I have sat with individuals who, though struggling to recall the present, can recite poetry from childhood or recount the plot of a novel read decades ago. Literature becomes a lifeline to the self.
In care homes across Scotland, reading groups are springing up not just as activities, but as communities. Residents read aloud, discuss characters, and share their own stories. These are spaces where friendship is nurtured through narrative.
A gentleman in one home told me:
“I never thought I’d read again. My eyesight’s poor and my hands shake. But every Tuesday, we gather and someone reads to us. It’s like being back in school but better. We laugh, we argue about the endings, and we remember who we were.”
Books also offer a bridge across generations. Grandchildren reading to grandparents, carers sharing poetry, volunteers bringing stories to life— all of these moments create connection.

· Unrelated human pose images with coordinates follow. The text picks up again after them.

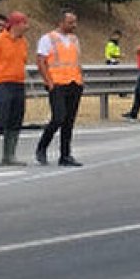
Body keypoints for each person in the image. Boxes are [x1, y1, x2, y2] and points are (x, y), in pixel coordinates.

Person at [35, 9, 85, 167]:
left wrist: (80, 80)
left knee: (69, 121)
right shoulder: (48, 38)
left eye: (75, 22)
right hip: (57, 83)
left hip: (74, 83)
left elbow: (76, 60)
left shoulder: (74, 39)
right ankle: (42, 147)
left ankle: (65, 155)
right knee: (58, 117)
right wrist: (48, 82)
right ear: (61, 23)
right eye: (70, 22)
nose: (74, 25)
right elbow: (41, 61)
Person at [0, 10, 30, 166]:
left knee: (16, 117)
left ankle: (9, 154)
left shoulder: (23, 42)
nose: (27, 26)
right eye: (24, 23)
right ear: (15, 24)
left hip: (18, 82)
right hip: (1, 82)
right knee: (0, 117)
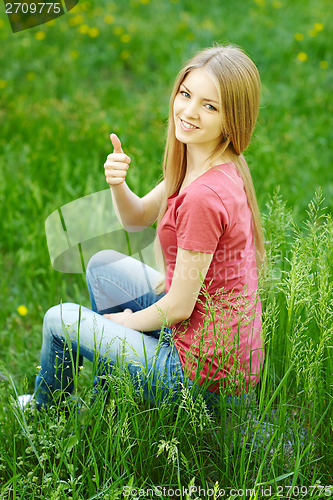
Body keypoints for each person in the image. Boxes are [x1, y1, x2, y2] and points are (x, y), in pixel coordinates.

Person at [19, 44, 265, 411]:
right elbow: (136, 218)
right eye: (185, 94)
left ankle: (47, 411)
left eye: (209, 106)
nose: (189, 112)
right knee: (104, 267)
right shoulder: (207, 162)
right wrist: (118, 184)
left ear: (233, 118)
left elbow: (180, 306)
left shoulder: (204, 195)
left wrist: (127, 322)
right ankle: (112, 390)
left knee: (59, 320)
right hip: (205, 344)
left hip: (196, 379)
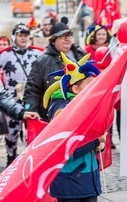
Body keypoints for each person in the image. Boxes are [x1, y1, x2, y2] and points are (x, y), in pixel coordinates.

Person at [42, 52, 106, 202]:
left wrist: (98, 145)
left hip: (84, 180)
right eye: (90, 85)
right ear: (76, 89)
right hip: (71, 183)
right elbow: (64, 150)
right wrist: (96, 141)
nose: (95, 89)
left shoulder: (82, 106)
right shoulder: (63, 111)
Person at [23, 18, 87, 122]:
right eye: (62, 37)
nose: (67, 39)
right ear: (53, 41)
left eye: (69, 35)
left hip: (81, 112)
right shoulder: (42, 62)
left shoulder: (81, 55)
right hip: (53, 116)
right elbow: (32, 89)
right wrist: (31, 111)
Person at [0, 23, 42, 166]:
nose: (23, 38)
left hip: (31, 98)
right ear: (14, 36)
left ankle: (27, 160)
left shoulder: (37, 53)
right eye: (20, 35)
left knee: (31, 130)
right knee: (11, 132)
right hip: (11, 100)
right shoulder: (5, 54)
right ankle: (11, 158)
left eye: (25, 35)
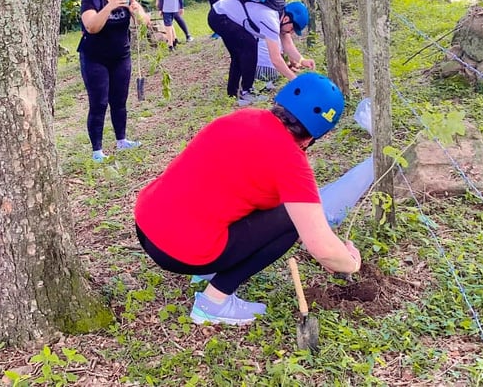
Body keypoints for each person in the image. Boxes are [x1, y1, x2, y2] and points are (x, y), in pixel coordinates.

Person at [135, 72, 366, 325]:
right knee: (290, 220)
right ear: (314, 137)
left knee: (269, 205)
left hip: (145, 223)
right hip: (179, 252)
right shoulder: (291, 163)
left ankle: (208, 270)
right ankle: (214, 303)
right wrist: (350, 263)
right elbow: (321, 247)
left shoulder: (242, 117)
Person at [78, 0, 151, 163]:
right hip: (95, 58)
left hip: (121, 56)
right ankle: (97, 151)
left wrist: (134, 8)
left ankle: (122, 140)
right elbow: (91, 26)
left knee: (119, 100)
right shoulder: (90, 0)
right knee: (99, 103)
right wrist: (111, 5)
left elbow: (144, 22)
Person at [208, 0, 316, 105]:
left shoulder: (280, 14)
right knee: (249, 46)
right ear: (287, 19)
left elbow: (287, 43)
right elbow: (276, 60)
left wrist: (302, 60)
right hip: (220, 16)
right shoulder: (271, 18)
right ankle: (247, 92)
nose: (291, 33)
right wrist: (295, 81)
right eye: (293, 29)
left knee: (239, 54)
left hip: (219, 12)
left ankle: (232, 93)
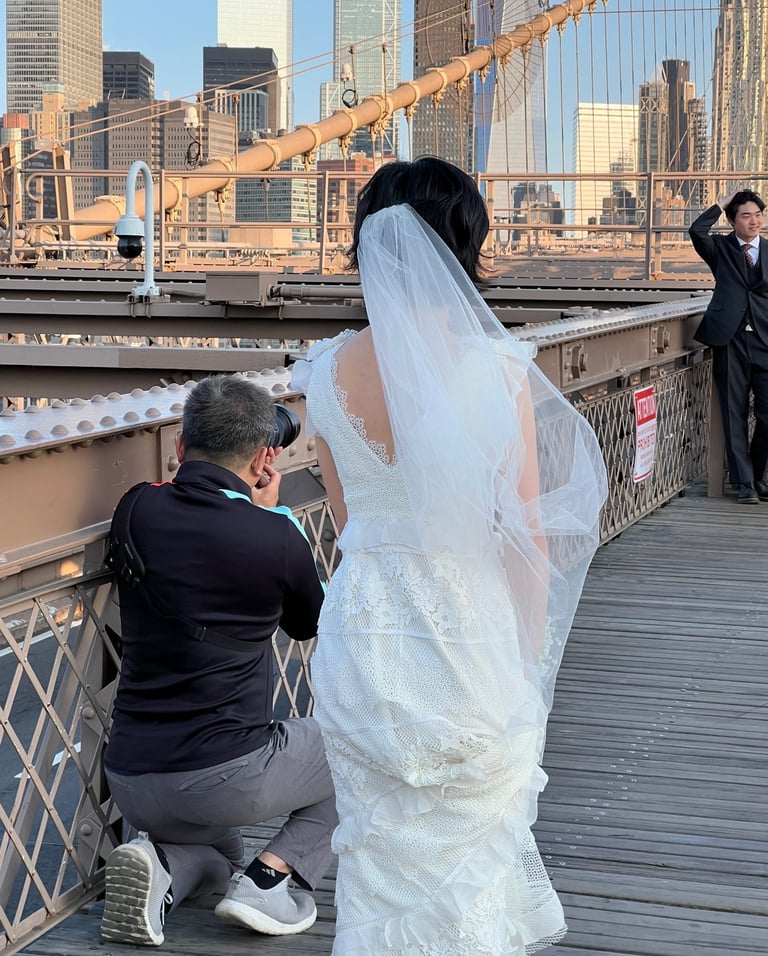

The Scottish Book Trust’s annual publication, Scotland’s Stories: Friendship, is a testament to this. It gathers voices from across the country, including those often unheard such as older people, carers, those living in rural isolation. It reminds us that storytelling is not the preserve of the young or the literary elite. It belongs to all of us.
More positively, innovation in care technology is opening new doors for friendship. Digital storytelling platforms, virtual book clubs, and reminiscence apps are helping older people stay connected, even when mobility or geography pose challenges.
But technology must serve humanity, not replace it. The warmth of a shared story cannot be coded. A virtual hug is not the same as a hand held in silence.
As we look to the future, we must ask: how do we design care systems that foster friendship? How do we train carers not just in clinical skills but in the art of listening? How do we ensure that every older person in Scotland has the opportunity to be known, to be heard, and to belong?
Let me end with the words of Peter Mackay, Scotland’s Makar, whose work often explores the intersections of language, memory, and connection. In his poem Anamnesis, he writes:
“We are made of stories, stitched into skin,
Of voices that echo long after the din.
In the hush of a room, in the turn of a page,
Friendship endures, defying age.”
This Book Week Scotland, let us celebrate friendship not only in fiction but in the lived realities of those who depend on care. Let us honour the storytellers in our care homes, the poets in our communities, and the quiet revolutionaries who build connection in the face of loneliness.
Because in the end, it is friendship that makes us human.